BEGIN Available records
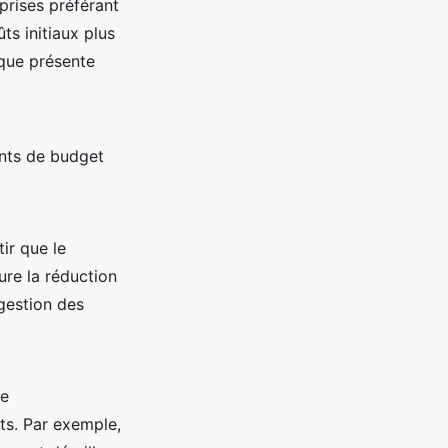
eprises préférant
ts initiaux plus
ique présente
ents de budget
ir que le
ure la réduction
 gestion des
de
ts. Par exemple,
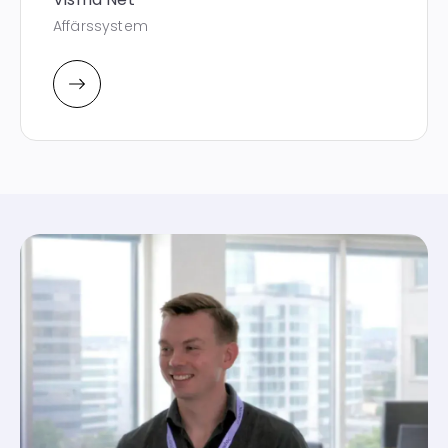
Affärssystem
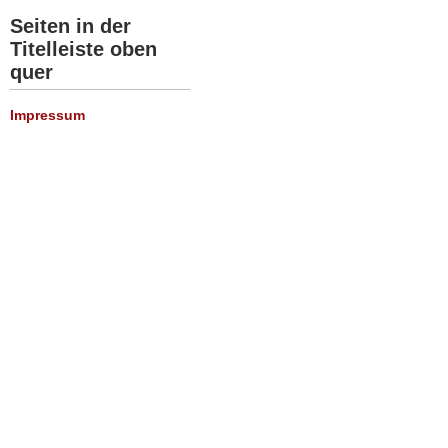
Seiten in der
Titelleiste oben
quer
Impressum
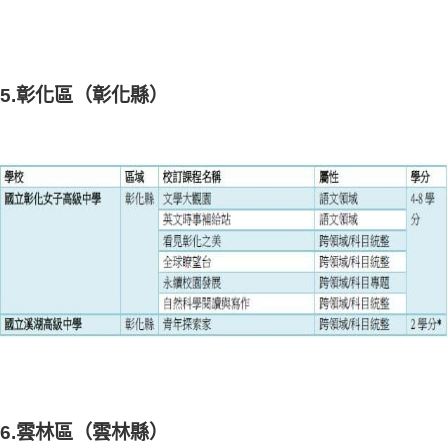
5.彰化區（彰化縣）
6.雲林區（雲林縣）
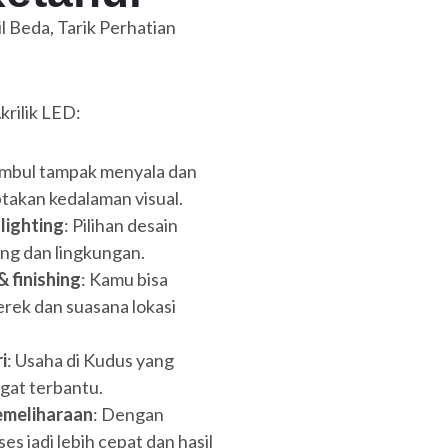
krilik LED:
timbul tampak menyala dan
takan kedalaman visual.
lighting
: Pilihan desain
ing dan lingkungan.
 finishing
: Kamu bisa
rek dan suasana lokasi
i
: Usaha di Kudus yang
gat terbantu.
meliharaan
: Dengan
s jadi lebih cepat dan hasil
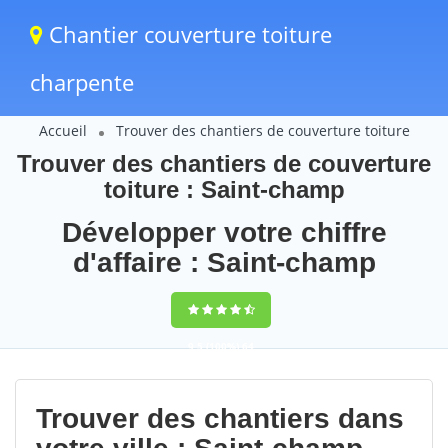
Chantier couverture toiture
charpente
Accueil
Trouver des chantiers de couverture toiture
Trouver des chantiers de couverture
toiture : Saint-champ
Développer votre chiffre
d'affaire : Saint-champ
9,5
(100%)
64
votes
Trouver des chantiers dans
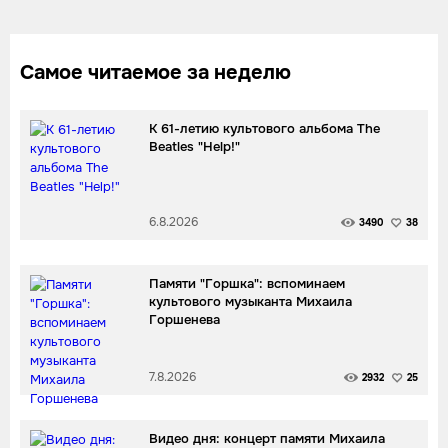
Самое читаемое за неделю
К 61-летию культового альбома The
Beatles "Help!"
6.8.2026
3490
38
Памяти "Горшка": вспоминаем
культового музыканта Михаила
Горшенева
7.8.2026
2932
25
Видео дня: концерт памяти Михаила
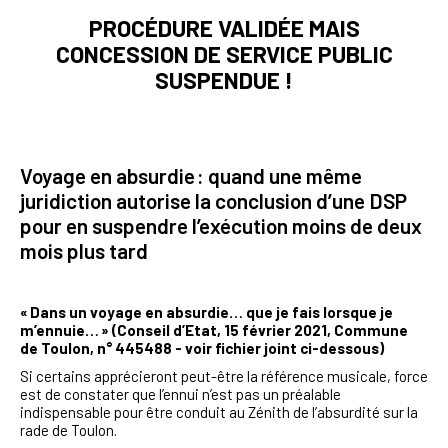
PROCÉDURE VALIDÉE MAIS
CONCESSION DE SERVICE PUBLIC
SUSPENDUE !
Voyage en absurdie : quand une même
juridiction autorise la conclusion d’une DSP
pour en suspendre l’exécution moins de deux
mois plus tard
« Dans un voyage en absurdie… que je fais lorsque je
m’ennuie… » (Conseil d’Etat, 15 février 2021, Commune
de Toulon, n° 445488 - voir fichier joint ci-dessous)
Si certains apprécieront peut-être la référence musicale, force
est de constater que l’ennui n’est pas un préalable
indispensable pour être conduit au Zénith de l’absurdité sur la
rade de Toulon.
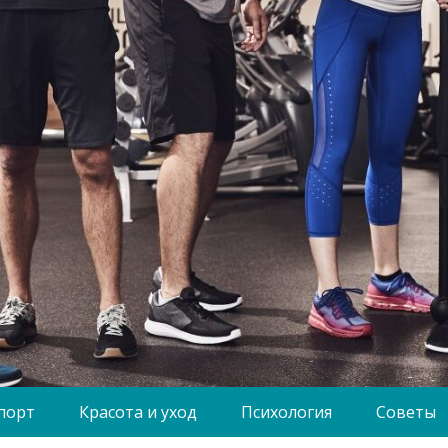
порт
Красота и уход
Психология
Советы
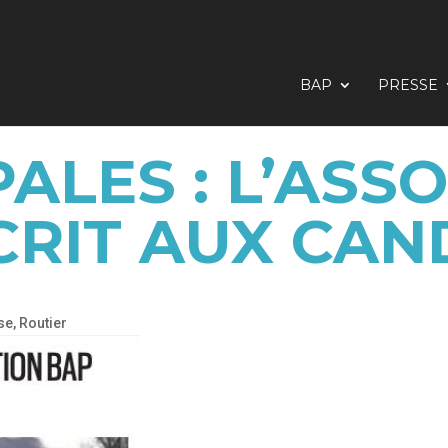
BAP
PRESSE
ALES : L’ASS
CRIT AUX CAN
se
,
Routier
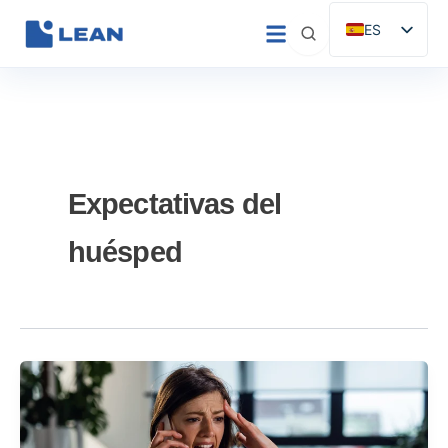
Ir
ES
al
EN
contenido
IT
FR
DE
PT
Expectativas del
huésped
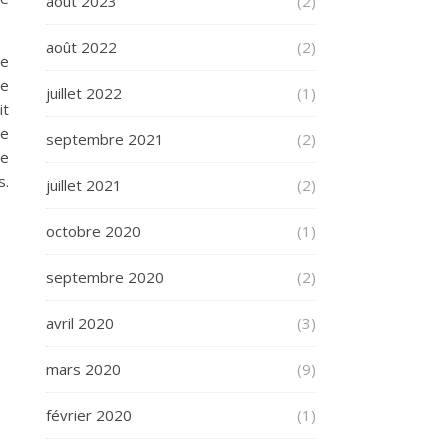
août 2023
(2)
août 2022
(2)
le
ge
juillet 2022
(1)
it
Le
septembre 2021
(2)
ge
s.
juillet 2021
(2)
octobre 2020
(1)
septembre 2020
(2)
avril 2020
(3)
mars 2020
(9)
février 2020
(1)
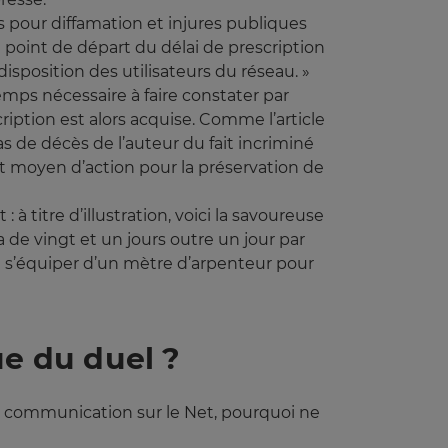
s pour diffamation et injures publiques
e point de départ du délai de prescription
disposition des utilisateurs du réseau. »
emps nécessaire à faire constater par
escription est alors acquise. Comme l’article
cas de décès de l’auteur du fait incriminé
ut moyen d’action pour la préservation de
à titre d’illustration, voici la savoureuse
ra de vingt et un jours outre un jour par
t s’équiper d’un mètre d’arpenteur pour
ue du duel ?
 la communication sur le Net, pourquoi ne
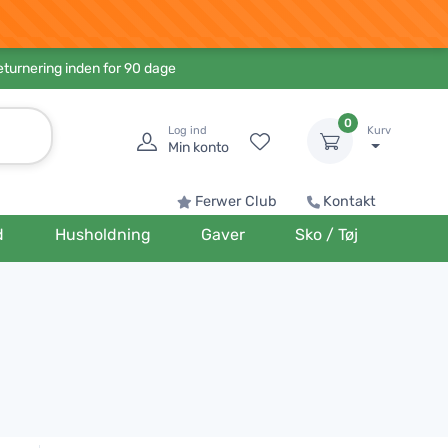
eturnering inden for 90 dage
0
Log ind
Kurv
Min konto
Ferwer Club
Kontakt
d
Husholdning
Gaver
Sko / Tøj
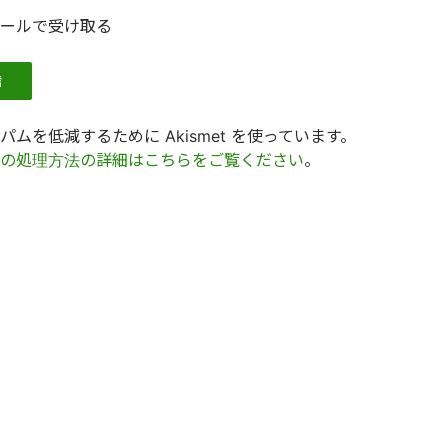
ールで受け取る
ムを低減するために Akismet を使っています。
の処理方法の詳細はこちらをご覧ください
。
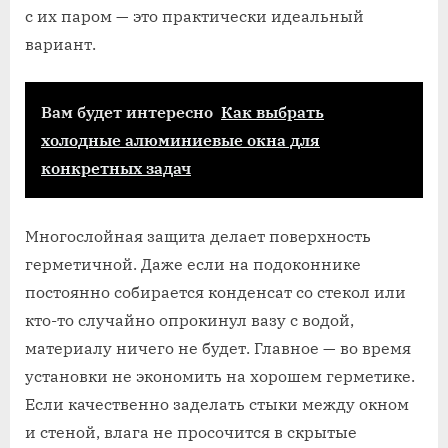
с их паром — это практически идеальный
вариант.
Вам будет интересно
Как выбрать
холодные алюминиевые окна для
конкретных задач
Многослойная защита делает поверхность
герметичной. Даже если на подоконнике
постоянно собирается конденсат со стекол или
кто-то случайно опрокинул вазу с водой,
материалу ничего не будет. Главное — во время
установки не экономить на хорошем герметике.
Если качественно заделать стыки между окном
и стеной, влага не просочится в скрытые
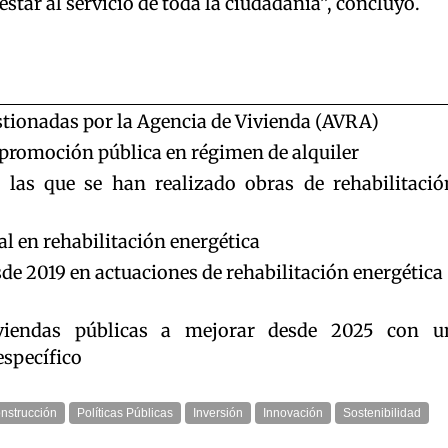
star al servicio de toda la ciudadanía”, concluyó.
stionadas por la Agencia de Vivienda (AVRA)
 promoción pública en régimen de alquiler
 las que se han realizado obras de rehabilitació
al en rehabilitación energética
de 2019 en actuaciones de rehabilitación energética
viendas públicas a mejorar desde 2025 con u
específico
nstrucción
Políticas Públicas
Inversión
Innovación
Sostenibilidad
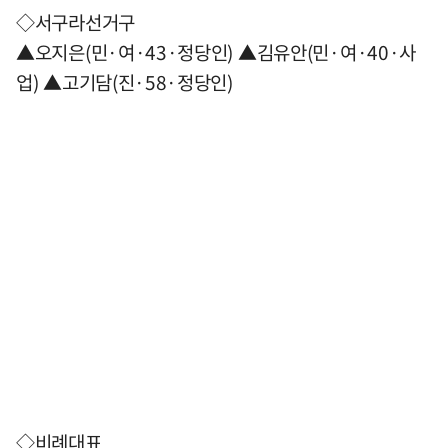
◇서구라선거구
▲오지은(민·여·43·정당인) ▲김유안(민·여·40·사
업) ▲고기담(진·58·정당인)
◇비례대표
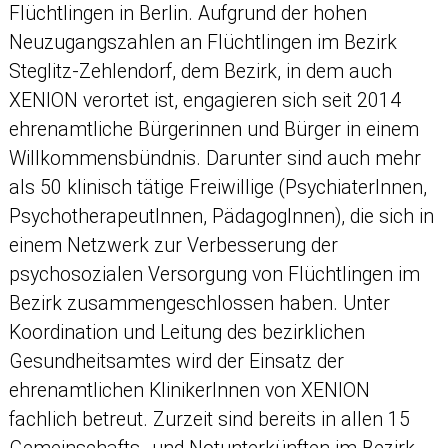
Flüchtlingen in Berlin. Aufgrund der hohen
Neuzugangszahlen an Flüchtlingen im Bezirk
Steglitz-Zehlendorf, dem Bezirk, in dem auch
XENION verortet ist, engagieren sich seit 2014
ehrenamtliche Bürgerinnen und Bürger in einem
Willkommensbündnis. Darunter sind auch mehr
als 50 klinisch tätige Freiwillige (PsychiaterInnen,
PsychotherapeutInnen, PädagogInnen), die sich in
einem Netzwerk zur Verbesserung der
psychosozialen Versorgung von Flüchtlingen im
Bezirk zusammengeschlossen haben. Unter
Koordination und Leitung des bezirklichen
Gesundheitsamtes wird der Einsatz der
ehrenamtlichen KlinikerInnen von XENION
fachlich betreut. Zurzeit sind bereits in allen 15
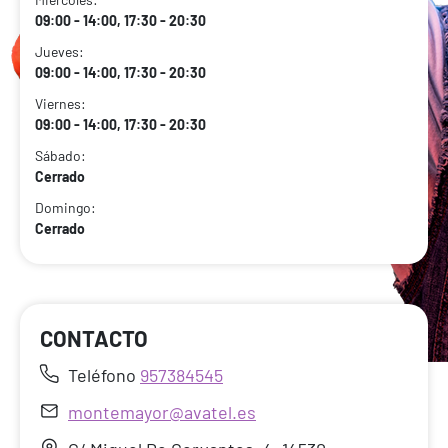
09:00 - 14:00, 17:30 - 20:30
Jueves:
09:00 - 14:00, 17:30 - 20:30
Viernes:
09:00 - 14:00, 17:30 - 20:30
Sábado:
Cerrado
Domingo:
Cerrado
CONTACTO
Teléfono
957384545
montemayor@avatel.es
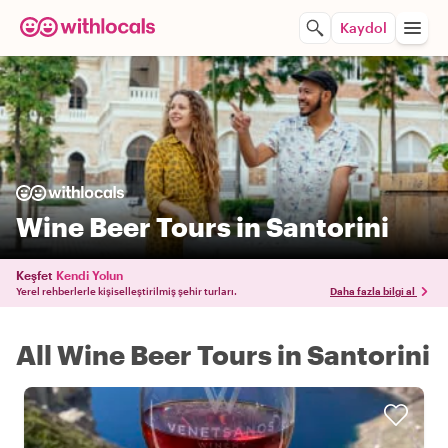
Kaydol
Wine Beer Tours in Santorini
Keşfet
Kendi Yolun
Yerel rehberlerle kişiselleştirilmiş şehir turları.
Daha fazla bilgi al
All Wine Beer Tours in Santorini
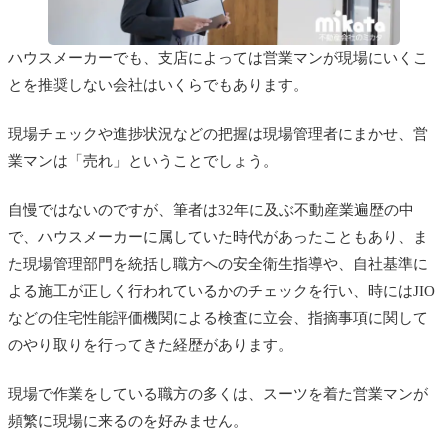
ハウスメーカーでも、支店によっては営業マンが現場にいくこ
とを推奨しない会社はいくらでもあります。
現場チェックや進捗状況などの把握は現場管理者にまかせ、営
業マンは「売れ」ということでしょう。
自慢ではないのですが、筆者は32年に及ぶ不動産業遍歴の中
で、ハウスメーカーに属していた時代があったこともあり、ま
た現場管理部門を統括し職方への安全衛生指導や、自社基準に
よる施工が正しく行われているかのチェックを行い、時にはJIO
などの住宅性能評価機関による検査に立会、指摘事項に関して
のやり取りを行ってきた経歴があります。
現場で作業をしている職方の多くは、スーツを着た営業マンが
頻繁に現場に来るのを好みません。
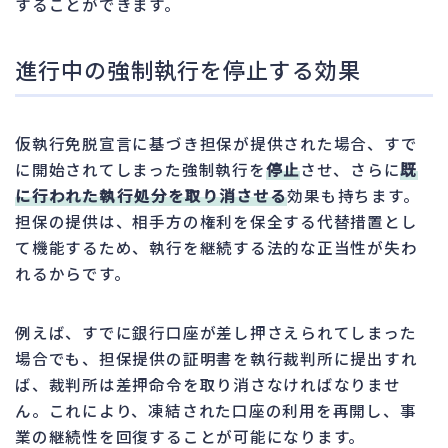
することができます。
進行中の強制執行を停止する効果
仮執行免脱宣言に基づき担保が提供された場合、すで
に開始されてしまった強制執行を
停止
させ、さらに
既
に行われた執行処分を取り消させる
効果も持ちます。
担保の提供は、相手方の権利を保全する代替措置とし
て機能するため、執行を継続する法的な正当性が失わ
れるからです。
例えば、すでに銀行口座が差し押さえられてしまった
場合でも、担保提供の証明書を執行裁判所に提出すれ
ば、裁判所は差押命令を取り消さなければなりませ
ん。これにより、凍結された口座の利用を再開し、事
業の継続性を回復することが可能になります。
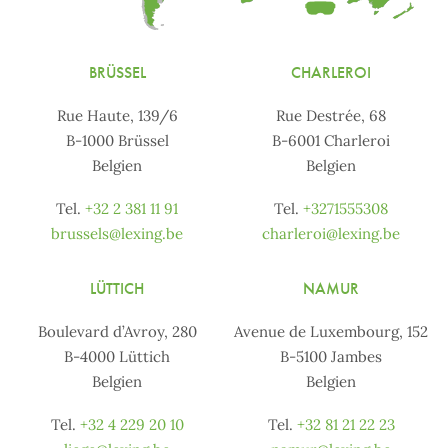
BRÜSSEL
CHARLEROI
Rue Haute, 139/6
Rue Destrée, 68
B-1000 Brüssel
B-6001 Charleroi
Belgien
Belgien
Tel.
+32 2 381 11 91
Tel.
+3271555308
brussels@lexing.be
charleroi@lexing.be
LÜTTICH
NAMUR
Boulevard d’Avroy, 280
Avenue de Luxembourg, 152
B-4000 Lüttich
B-5100 Jambes
Belgien
Belgien
Tel.
+32 4 229 20 10
Tel.
+32 81 21 22 23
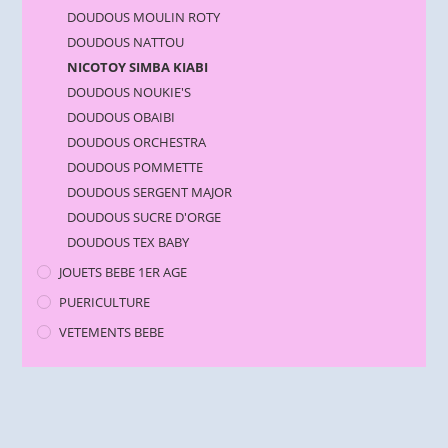
DOUDOUS MOULIN ROTY
DOUDOUS NATTOU
NICOTOY SIMBA KIABI
DOUDOUS NOUKIE'S
DOUDOUS OBAIBI
DOUDOUS ORCHESTRA
DOUDOUS POMMETTE
DOUDOUS SERGENT MAJOR
DOUDOUS SUCRE D'ORGE
DOUDOUS TEX BABY
JOUETS BEBE 1ER AGE
PUERICULTURE
VETEMENTS BEBE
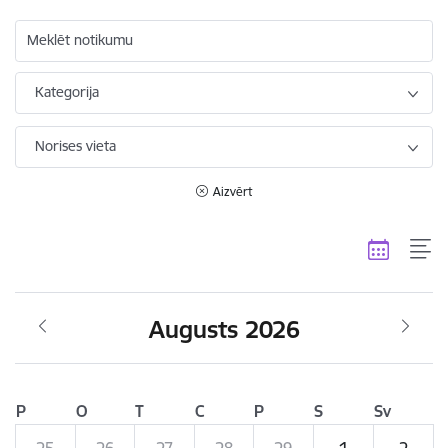
Meklēt notikumu
Kategorija
Norises vieta
Aizvērt
Augusts 2026
P
O
T
C
P
S
Sv
25
26
27
28
29
1
2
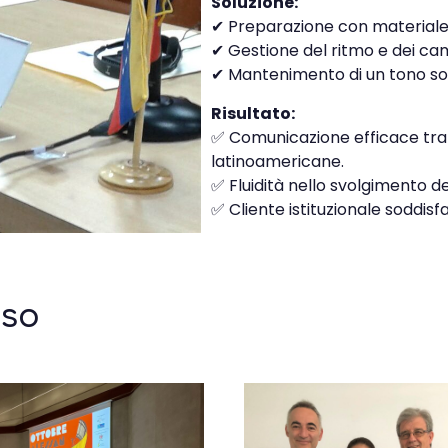
Soluzione:
✔ Preparazione con materiale d
✔ Gestione del ritmo e dei cam
✔ Mantenimento di un tono so
Risultato:
✅ Comunicazione efficace tra l
latinoamericane.
✅ Fluidità nello svolgimento d
✅ Cliente istituzionale soddisfa
sso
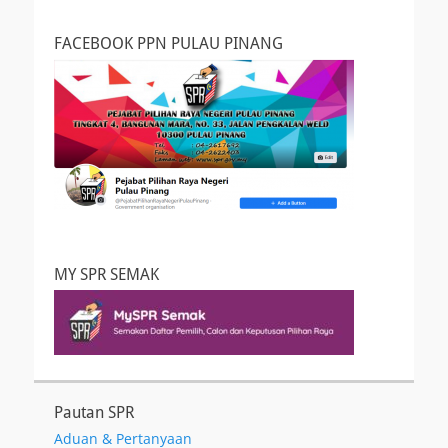
FACEBOOK PPN PULAU PINANG
MY SPR SEMAK
Pautan SPR
Aduan & Pertanyaan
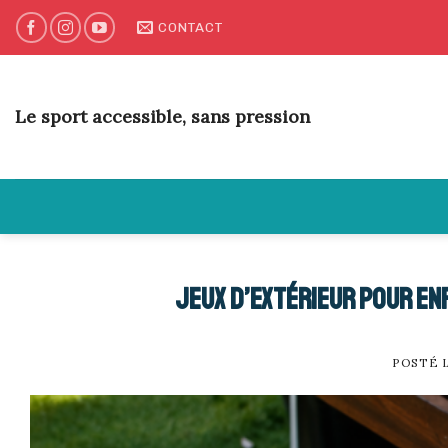
Skip
CONTACT
to
content
Le sport accessible, sans pression
Jeux d’extérieur pour en
POSTÉ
END Available records
**Work instruction**: Which lines in the listing above contain the string "lexing"? List each of those lines in full.

**Solution to this problem**:
brussels@lexing.be
charleroi@lexing.be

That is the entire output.